After diving in and flailing about a bit, I discovered that I'd have to learn CSS if I wanted Gutenberg to meet my needs, so the gentler curve turned out to be BeaverBuilder. I also learned that the concept behind Gutenberg is not only to offer more-intuitive page editing within WordPress, but also to provide a consistent code base for other page builders to hook into, which means there's likely a robust future for BeaverBuilder. Climbing the BeaverBuilder learning curve would likely provide long-term benefit.
That geeky little story was not about revising dog.movie, but deciding how to revise dog.movie. Choosing a tool that would both be easy to learn and stay relevant for the rest of the project. These seemingly simple criteria weren't always obvious to me. In the past I dedicated time and energy to becoming proficient in major software packages that are now defunct. Completing Daughter of God in early 2019 means we've got to be super efficient. Flowing along the path of least resistance.
So in the last few days the web content has been restructured and about 50 percent of the pages have been revised. Another day or two and we can hand the whole kitten caboodle over our crack copy editor, Emily.
In reviewing the FAQ for the project, I came across the list of deliverables that I postulated about a year back: movie spin-offs, multiple trailers, another website for the development archive of the project, a feature documentary about the making of Daughter of God, multiple language overdubs... pretty ambitious stuff! Let's see what's left after pruning next week.
Speaking of deliverables, I whipped up a short list of logistics deliverables before beginning web renovations.

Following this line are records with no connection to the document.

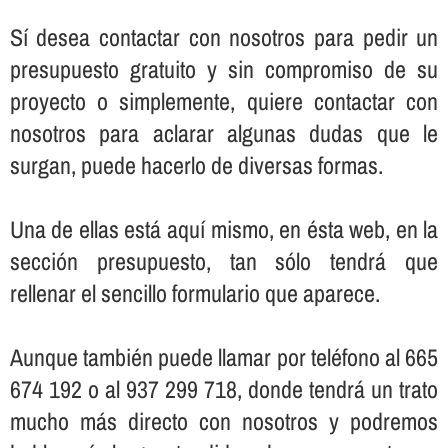
Sí­ desea contactar con nosotros para pedir un
presupuesto gratuito y sin compromiso de su
proyecto o simplemente, quiere contactar con
nosotros para aclarar algunas dudas que le
surgan, puede hacerlo de diversas formas.
Una de ellas está aquí­ mismo, en ésta web, en la
sección presupuesto, tan sólo tendrá que
rellenar el sencillo formulario que aparece.
Aunque también puede llamar por teléfono al 665
674 192 o al 937 299 718, donde tendrá un trato
mucho más directo con nosotros y podremos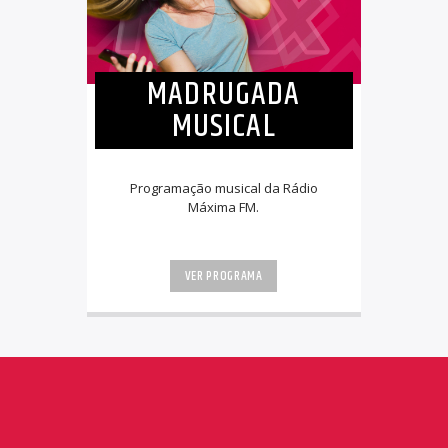
MADRUGADA
MUSICAL
Programação musical da Rádio
Máxima FM.
VER PROGRAMA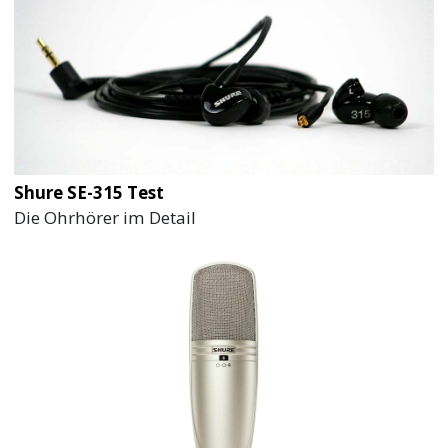
Shure SE-315 Test
Die Ohrhörer im Detail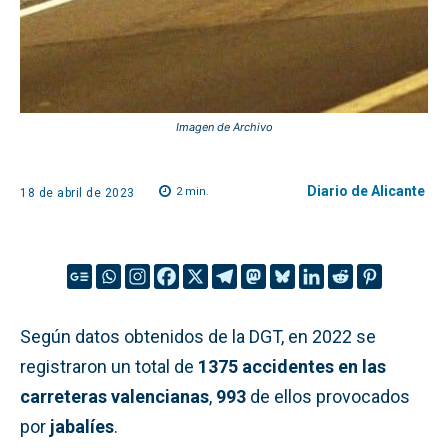
Imagen de Archivo
Diario de Alicante
2
min.
18 de abril de 2023
Según datos obtenidos de la DGT, en 2022 se
registraron un total de
1375 accidentes en las
carreteras valencianas
,
993
de ellos provocados
por
jabalíes
.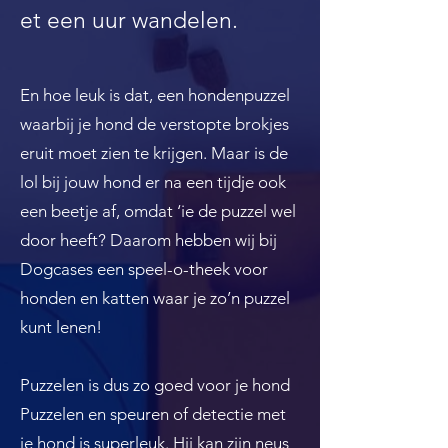
et een uur wandelen.
En hoe leuk is dat, een hondenpuzzel
waarbij je hond de verstopte brokjes
eruit moet zien te krijgen. Maar is de
lol bij jouw hond er na een tijdje ook
een beetje af, omdat ‘ie de puzzel wel
door heeft? Daarom hebben wij bij
Dogcases een speel-o-theek voor
honden en katten waar je zo’n puzzel
kunt lenen!
Puzzelen is dus zo goed voor je hond
Puzzelen en speuren of detectie met
je hond is superleuk. Hij kan zijn neus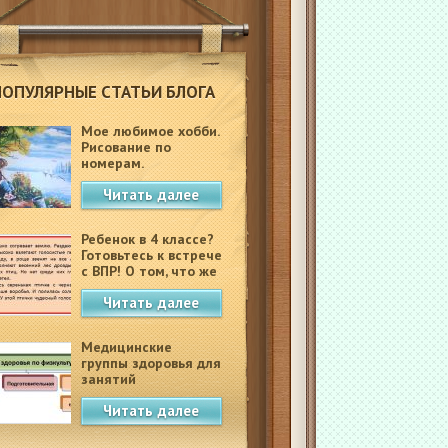
ПОПУЛЯРНЫЕ СТАТЬИ БЛОГА
Мое любимое хобби.
Рисование по
номерам.
Читать далее
Ребенок в 4 классе?
Готовьтесь к встрече
с ВПР! О том, что же
это такое.
Читать далее
Медицинские
группы здоровья для
занятий
физкультурой в
Читать далее
школе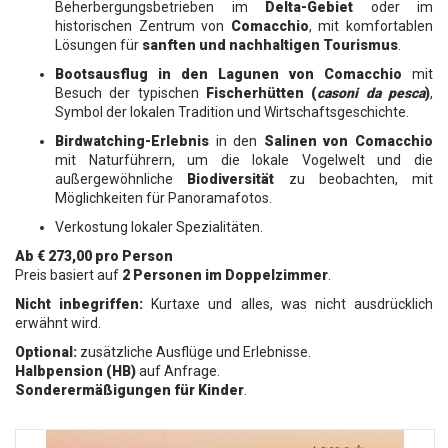
Beherbergungsbetrieben im
Delta-Gebiet
oder im
historischen Zentrum von
Comacchio
, mit komfortablen
Lösungen für
sanften und nachhaltigen Tourismus
.
Bootsausflug in den Lagunen von Comacchio
mit
Besuch der typischen
Fischerhütten (
casoni da pesca
)
,
Symbol der lokalen Tradition und Wirtschaftsgeschichte.
Birdwatching-Erlebnis
in den
Salinen von Comacchio
mit Naturführern, um die lokale Vogelwelt und die
außergewöhnliche
Biodiversität
zu beobachten, mit
Möglichkeiten für Panoramafotos.
Verkostung lokaler Spezialitäten.
Ab € 273,00 pro Person
Preis basiert auf
2 Personen im Doppelzimmer
.
Nicht inbegriffen:
Kurtaxe und alles, was nicht ausdrücklich
erwähnt wird.
Optional:
zusätzliche Ausflüge und Erlebnisse.
Halbpension (HB)
auf Anfrage.
Sonderermäßigungen für Kinder
.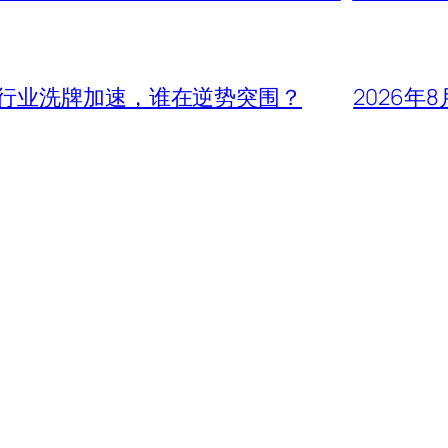
头行业洗牌加速，谁在逆势突围？
2026年8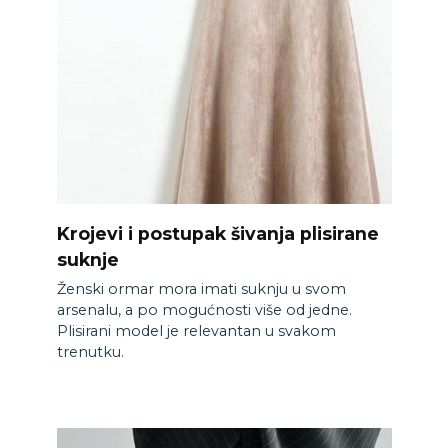
Krojevi i postupak šivanja plisirane
suknje
Ženski ormar mora imati suknju u svom
arsenalu, a po mogućnosti više od jedne.
Plisirani model je relevantan u svakom
trenutku.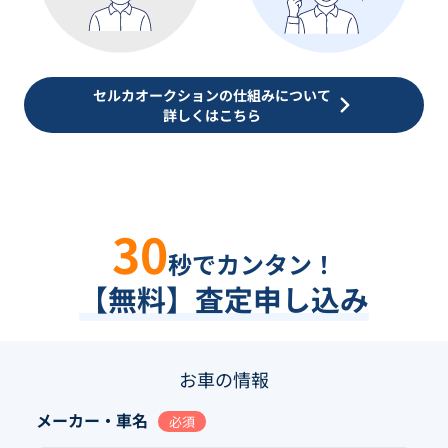
セルカオークションの仕組みについて
詳しくはこちら
30
秒でカンタン！
【無料】査定申し込み
お車の情報
メーカー・車名
必須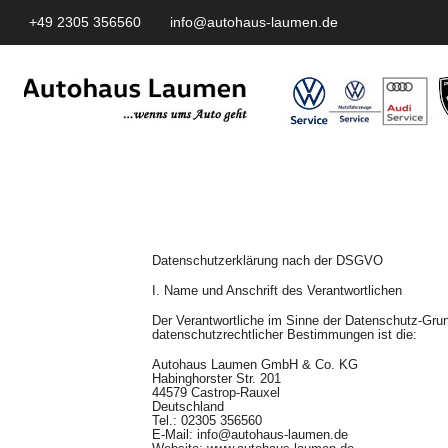
+49 2305 356560
info@autohaus-laumen.de
Datenschutzerklärung nach der DSGVO
I. Name und Anschrift des Verantwortlichen
Der Verantwortliche im Sinne der Datenschutz-Grun
datenschutzrechtlicher Bestimmungen ist die:
Autohaus Laumen GmbH & Co. KG
Habinghorster Str. 201
44579 Castrop-Rauxel
Deutschland
Tel.: 02305 356560
E-Mail:
info@autohaus-laumen.de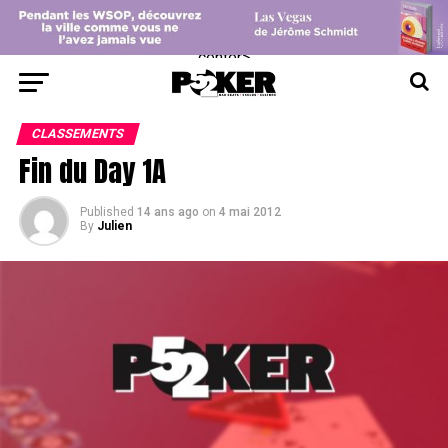
center>
CLASSEMENTS
Fin du Day 1A
Published
14 ans ago
on
4 mai 2012
By
Julien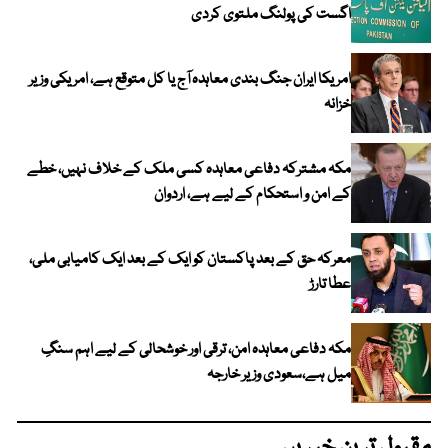
اگست کی پولنگ ملتوی کردی
امریکا ایران جنگ بندی معاہدہ آج یا کل متوقع ہے، امریکی وزیر
خزانہ
مکہ مشترکہ دفاعی معاہدہ کسی ملک کے خلاف نہیں، خطے
کے امن و استحکام کے لیے ہے، اردوان
معرکہ حق کے بعد پاکستان کو ایک کے بعد ایک کامیابی ملی،
عطا تارڑ
مکہ دفاعی معاہدہ امن، ترقی اور خوشحالی کے لیے اہم سنگِ
میل ہے،سعودی وزیر خارجہ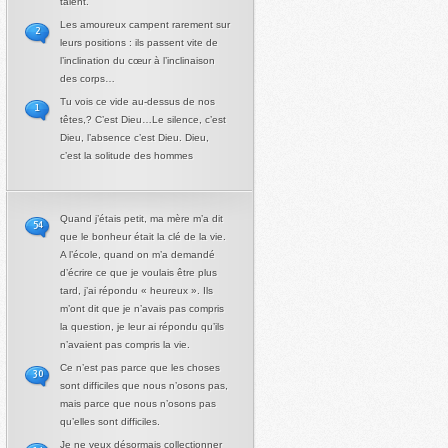
talent.
Les amoureux campent rarement sur
2
leurs positions : ils passent vite de
l’inclination du cœur à l’inclinaison
des corps…
Tu vois ce vide au-dessus de nos
1
têtes,? C’est Dieu…Le silence, c’est
Dieu, l’absence c’est Dieu. Dieu,
c’est la solitude des hommes
Quand j’étais petit, ma mère m’a dit
54
que le bonheur était la clé de la vie.
A l’école, quand on m’a demandé
d’écrire ce que je voulais être plus
tard, j’ai répondu « heureux ». Ils
m’ont dit que je n’avais pas compris
la question, je leur ai répondu qu’ils
n’avaient pas compris la vie.
Ce n’est pas parce que les choses
30
sont difficiles que nous n’osons pas,
mais parce que nous n’osons pas
qu’elles sont difficiles.
Je ne veux désormais collectionner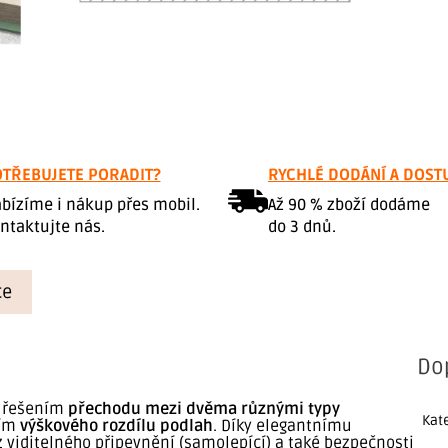
TŘEBUJETE PORADIT?
RYCHLÉ DODÁNÍ A DOST
bízíme i nákup přes mobil.
Až 90 % zboží dodáme
ntaktujte nás.
do 3 dnů.
ce
Do
m řešením
přechodu mezi dvěma různými typy
Kat
ním
výškového rozdílu podlah
. Díky elegantnímu
 viditelného připevnění (samolepící) a také bezpečnosti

We touched on the three remaining phases of financial simplification in Episode 120 and just now discussed revising the dog.movie web presence. Here's a couple more: gathering and verifying all existing media for assembly of the final cut, or should I say cuts plural, because test screening of the entire movie will likely generate several iterations. The other day when loading legacy AE files in AE CC 2018, some movies weren't recognized. Uh oh. I've got media that's over 12 years old. If I want to migrate to the latest version of AE, I've got to sort that out. Even more basic, we need an approximate timing for the movie; I'm still not sure how long it is. There's plenty more, but that gives a taste of what we can expect in future episodes.
As I was telling Greg, our miniatures guy, wrapping logistics means immersion in production. Plenty of dead people are helping to finesse the energetic logistics as we speak, so getting there is inevitable. These podcasts will really shine when there's more to see and hear. I'm excited to be there with you, and I'm so excited to be right here, too.
My dad never heard these podcasts while incarnated on Earth, as far as I know. He's all about them now, crowded around the shortwave with the rest of my deceased relatives and friends, plus laughing Jesus, Hedy Lamarr, Charmian Carr, Kurt Vonnegut and Phil Dick. Besides dead people, who else? Maybe a few transdimensional ETs — that would be supercool. I pretty sure most of my family and many people I hang out with do not, never will. Just a handful of devoted allies, close friends. Meanwhile out there in the wild world, hundreds of people I don't know, have not as yet met are tuning in every week. Anonymous! Brothers and sisters, we are legion.